>> BEGIN Dataset records
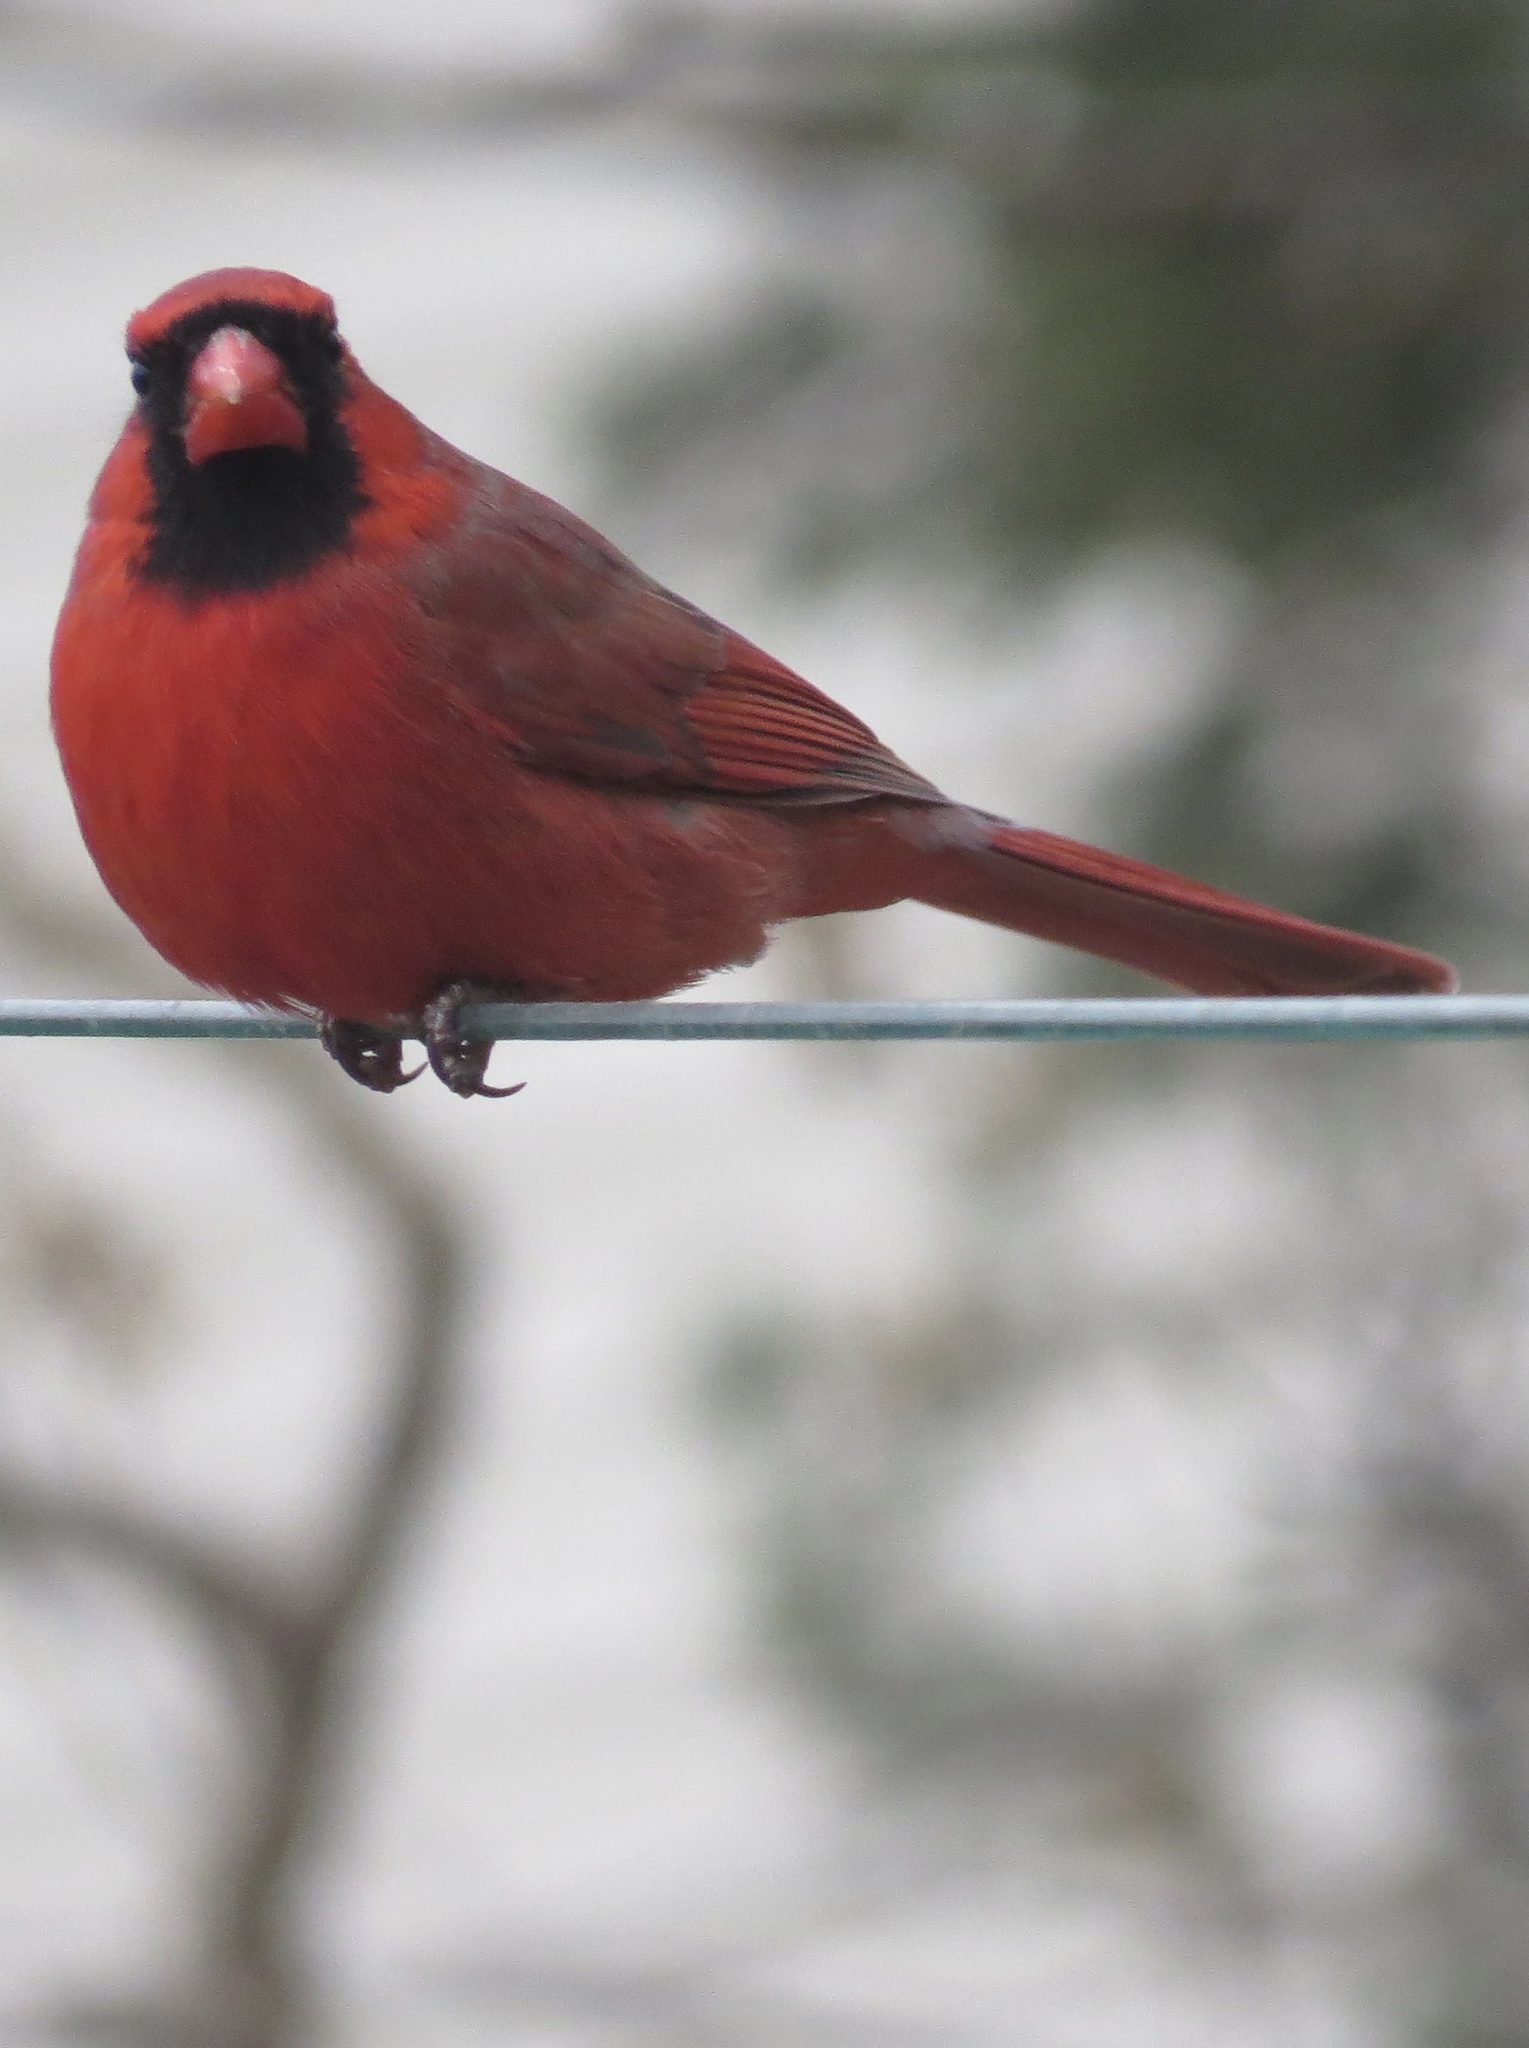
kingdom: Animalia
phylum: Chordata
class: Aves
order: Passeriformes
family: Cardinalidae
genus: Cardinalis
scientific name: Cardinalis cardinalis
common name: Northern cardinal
>> END Dataset records
▶ Aim:
Present the text lines of every record above as a numbered list, skipping any blank lines. Leave the pictures out of your answer.

▶ Reply to the task:
1. kingdom: Animalia
2. phylum: Chordata
3. class: Aves
4. order: Passeriformes
5. family: Cardinalidae
6. genus: Cardinalis
7. scientific name: Cardinalis cardinalis
8. common name: Northern cardinal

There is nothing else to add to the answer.